Frank painfully got up, dusted himself off, and limped back to the self-inflicted grind.
The following Saturday rolled around, and Frank had just the lifesaving garage left to paint, and it was mostly done. The oldest daughter had come over with her one-year old child. Three-year-old Scotty had indicated that he wanted to help Daddy
. His mother eagerly agreed, sending him out to offer his services. Frank, never one to pass up an opportunity to teach one of his prodigies manual labor, gladly gave little Scotty a spot on the garage to paint. Frank assumed Scott was going to simply paint the little spot on the garage door he had given him. Content that this was to keep the little guy occupied he went around finishing up the back of the garage; near the afore-mentioned tree.
Scott was always a rambunctious kid. He was not shy or retiring when at home. No better example of that could been seen then when his second oldest sister brought her fiancée home for a visit. He was from a home of just two children and they never had to lock their bathroom doors. Well, he was using the Henry’s bathroom which was equipped with locks; because in a family of six children one never knows what can happen.
The future newest member of the family had just finished his business when this little boy came running into the bathroom and asked, Do wew wanna pay sink da submawine?
The poor martyr replied in an astonished and confused tone; What?
The little boy said in a matter-of-fact way, Sink da submawine, wike dis
; and he began to throw toilet paper into the toilet and pee on the contents. Needless to say, from that point forward he always locked the door of the bathroom when at the Henry’s residence.
Once Nathan had heard a dirty joke, which he did not fully understand, and he told it to his mom. His little brother Scott was right by his side in support. Upon hearing the joke Nathan was sternly rebuked and sent to his room. Scott did not understand why his brother was in trouble. He asked his mom why Nathan could not come out of his room and she kindly said, Your brother told a very bad joke and has to be punished, we don’t tell those kinds of jokes.
Scott responded by asking, If yew don’t wike jokes yew wanna hear a song?

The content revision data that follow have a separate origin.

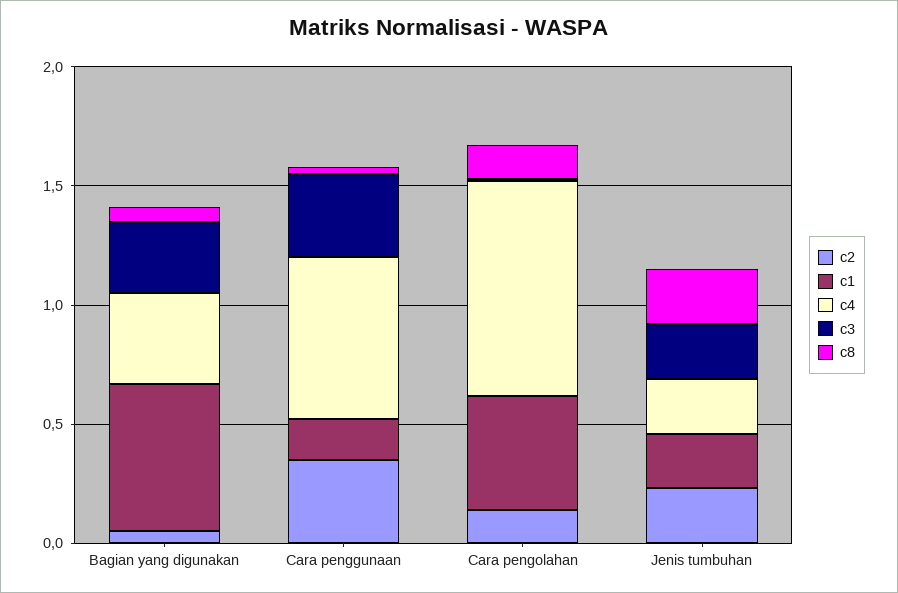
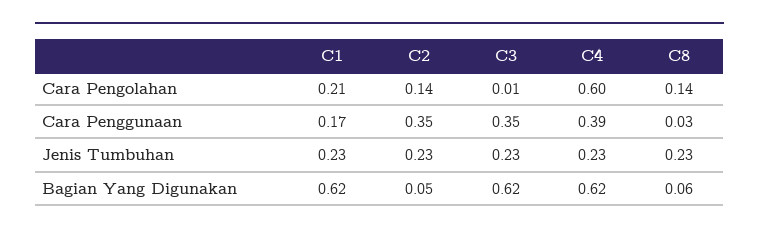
  {
    "c2": {
      "Bagian yang digunakan": 0.05,
      "Cara penggunaan": 0.35,
      "Cara pengolahan": 0.14,
      "Jenis tumbuhan": 0.23
    },
    "c1": {
      "Bagian yang digunakan": 0.62,
      "Cara penggunaan": 0.17,
-     "Cara pengolahan": 0.5,
+     "Cara pengolahan": 0.21,
      "Jenis tumbuhan": 0.23
    },
    "c4": {
-     "Bagian yang digunakan": 0.4,
+     "Bagian yang digunakan": 0.62,
-     "Cara penggunaan": 0.7,
+     "Cara penggunaan": 0.39,
-     "Cara pengolahan": 0.9,
+     "Cara pengolahan": 0.6,
      "Jenis tumbuhan": 0.23
    },
    "c3": {
-     "Bagian yang digunakan": 0.3,
+     "Bagian yang digunakan": 0.62,
      "Cara penggunaan": 0.35,
      "Cara pengolahan": 0.01,
      "Jenis tumbuhan": 0.23
    },
    "c8": {
      "Bagian yang digunakan": 0.06,
      "Cara penggunaan": 0.03,
      "Cara pengolahan": 0.14,
      "Jenis tumbuhan": 0.23
    }
  }

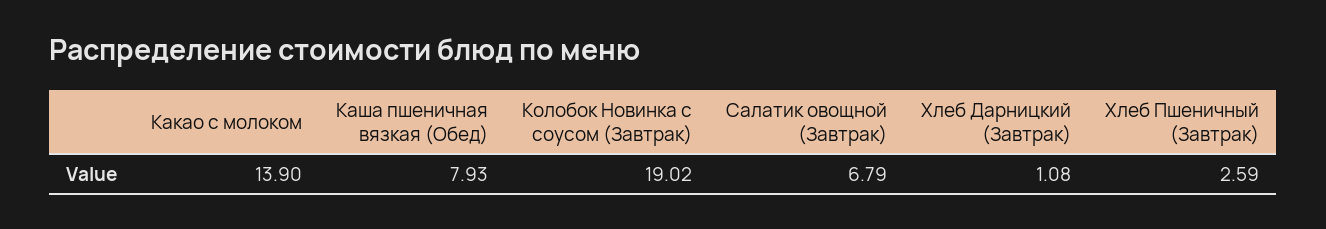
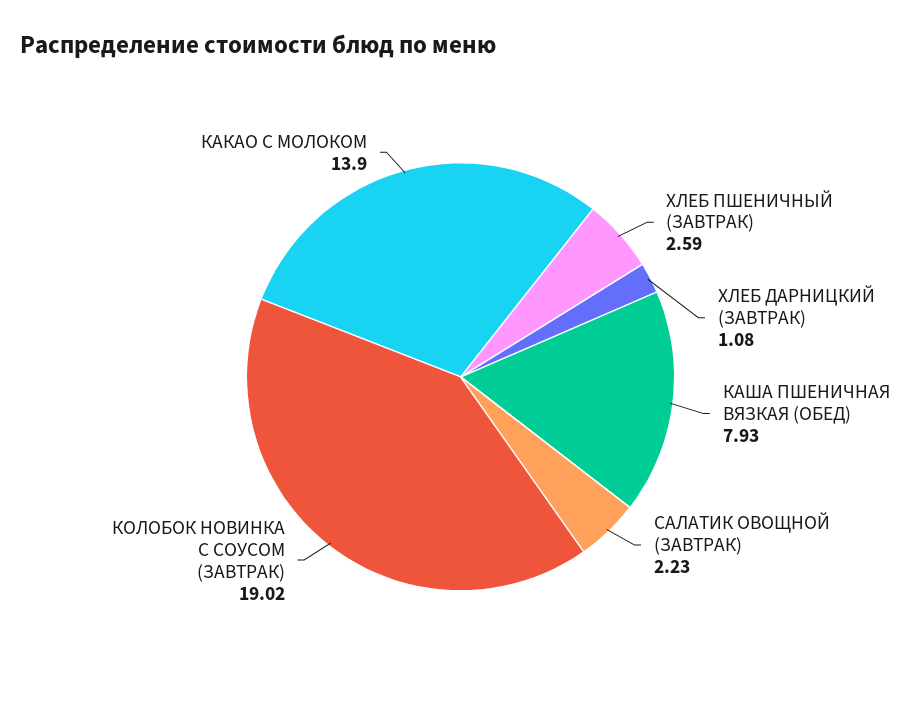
  {
    "Какао с молоком": 13.9,
    "Каша пшеничная вязкая (Обед)": 7.93,
    "Колобок Новинка с соусом (Завтрак)": 19.02,
-   "Салатик овощной (Завтрак)": 6.79,
+   "Салатик овощной (Завтрак)": 2.23,
    "Хлеб Дарницкий (Завтрак)": 1.08,
    "Хлеб Пшеничный (Завтрак)": 2.59
  }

He then began to sing to her a full chorus of Jingle Bells, or as much as he knew of it. After he was done, he asked, Can Nathan come out ov his woom now?
She laughed so hard she cried, and Nathan was granted a reprieve from the governor.
Another example of Scott’s unabashed personality came when his little friend, a girl named Cynthia Fruit, came down from her house to ask if Scotty wanted to play. Upon hearing her talking to his mother Scott came from the bathroom, without pulling up his pants, stood at the top of the stairs for all to see and said, Go way Cindy, I don’t wike yew anymoor!